* **What is required**
Reproduce the forum post below about the size of long and long long on 64-bit systems word for word, from start to finish.

* **Page excerpt**
......
Dec 7, 2022, 11:44:53 AM12/7/22

to

gah4 <ga...@u.washington.edu> writes:
>In the early days of 64 bit computing, which I mostly remember from
>the DEC Alpha, C compilers made long the 64 bit type.

The early days of 64-bit computing are on the CDC Star and Cray-1, but
C was a minor language for them.

Yes, we got the first mainstream 64-bit Unix with Digital OSF/1 on the
Alpha, and 64-bit APIs and ABIs on Unix had 64-bit long.

>That, then, broke too much software assuming long was 32 bits.

Obviously not, or other Unix vendors would not have also made longs
64-bit in their interfaces.

>So then we got long long as the (close enough to) reliable 64 bit
>type.

GCC introduced long long indepenently of any 64-bit port; this is easy
to see because the original GCC documentation specified that long long
int is twice as long as long int. Later, when the Alpha port (and
later 64-bit ports) came, the porter decided to make long long 64-bit,
i.e., the same size as long; I don't know if the Alpha API/ABI had a
requirement on the size of long long, or if the people responsible for
the Alpha port did deviate from the documentation for some other
reason. When we reported this as a bug, the fix was to change the
documentation to say that long long is twice as long as int.

Concerning IL32P64, i.e., 32-bit longs with 64-bit pointers, that
seems to be a specialty of 64-bit Windows. Fortunately, I don't have
to deal with this API (64-bit Cygwin supports the Unix API, i.e.,
64-bit long).
......
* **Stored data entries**
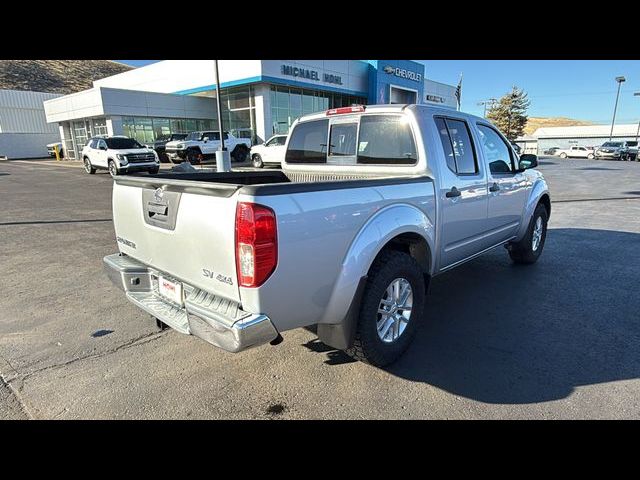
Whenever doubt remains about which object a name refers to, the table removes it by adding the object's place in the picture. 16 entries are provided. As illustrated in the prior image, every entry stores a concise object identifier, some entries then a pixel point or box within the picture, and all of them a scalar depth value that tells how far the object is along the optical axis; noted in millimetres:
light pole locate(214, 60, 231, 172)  14258
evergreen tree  61188
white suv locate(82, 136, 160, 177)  18422
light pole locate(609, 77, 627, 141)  53844
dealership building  26000
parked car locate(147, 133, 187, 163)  26125
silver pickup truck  2213
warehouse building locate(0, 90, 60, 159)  41344
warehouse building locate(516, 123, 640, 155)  67488
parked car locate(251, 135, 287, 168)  19828
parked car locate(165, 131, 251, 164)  22297
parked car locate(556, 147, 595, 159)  41512
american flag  37506
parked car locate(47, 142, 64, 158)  37844
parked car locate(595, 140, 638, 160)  36925
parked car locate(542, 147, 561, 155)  52050
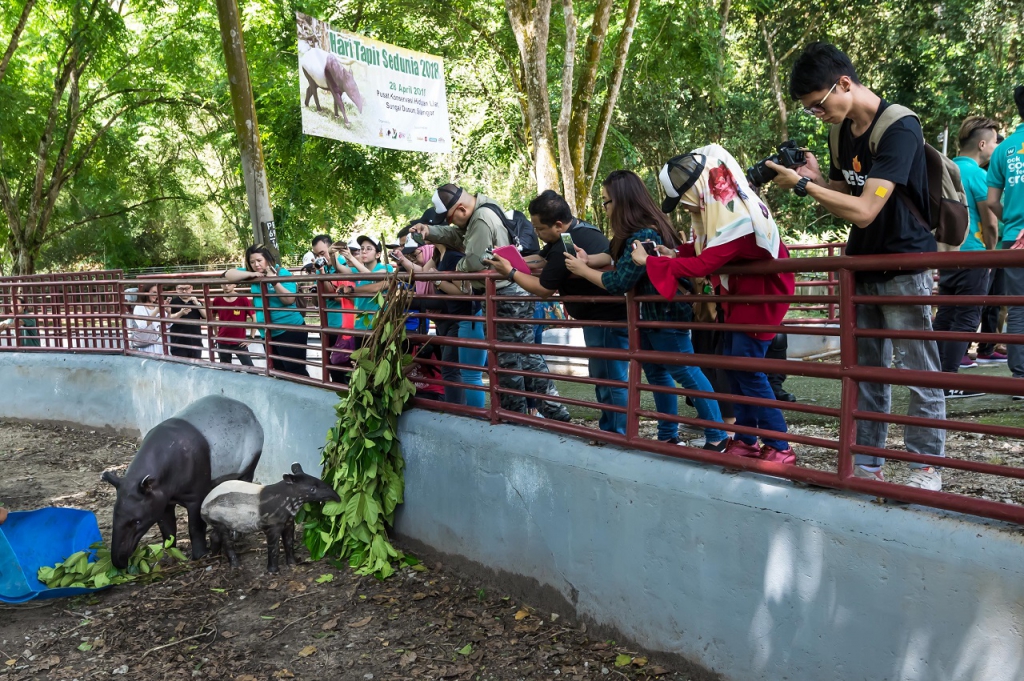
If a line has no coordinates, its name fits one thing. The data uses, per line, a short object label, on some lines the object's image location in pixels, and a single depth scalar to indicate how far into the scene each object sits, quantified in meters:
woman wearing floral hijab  3.50
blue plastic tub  4.77
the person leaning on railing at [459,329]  5.62
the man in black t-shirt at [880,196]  3.15
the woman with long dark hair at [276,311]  7.12
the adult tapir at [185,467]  5.10
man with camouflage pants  5.54
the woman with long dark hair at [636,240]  4.06
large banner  8.73
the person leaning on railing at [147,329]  8.95
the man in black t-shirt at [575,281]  4.51
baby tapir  5.14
......
* **Response area**
Dec 7, 2022, 11:44:53 AM12/7/22

to

gah4 <ga...@u.washington.edu> writes:
>In the early days of 64 bit computing, which I mostly remember from
>the DEC Alpha, C compilers made long the 64 bit type.

The early days of 64-bit computing are on the CDC Star and Cray-1, but
C was a minor language for them.

Yes, we got the first mainstream 64-bit Unix with Digital OSF/1 on the
Alpha, and 64-bit APIs and ABIs on Unix had 64-bit long.

>That, then, broke too much software assuming long was 32 bits.

Obviously not, or other Unix vendors would not have also made longs
64-bit in their interfaces.

>So then we got long long as the (close enough to) reliable 64 bit
>type.

GCC introduced long long indepenently of any 64-bit port; this is easy
to see because the original GCC documentation specified that long long
int is twice as long as long int. Later, when the Alpha port (and
later 64-bit ports) came, the porter decided to make long long 64-bit,
i.e., the same size as long; I don't know if the Alpha API/ABI had a
requirement on the size of long long, or if the people responsible for
the Alpha port did deviate from the documentation for some other
reason. When we reported this as a bug, the fix was to change the
documentation to say that long long is twice as long as int.

Concerning IL32P64, i.e., 32-bit longs with 64-bit pointers, that
seems to be a specialty of 64-bit Windows. Fortunately, I don't have
to deal with this API (64-bit Cygwin supports the Unix API, i.e.,
64-bit long).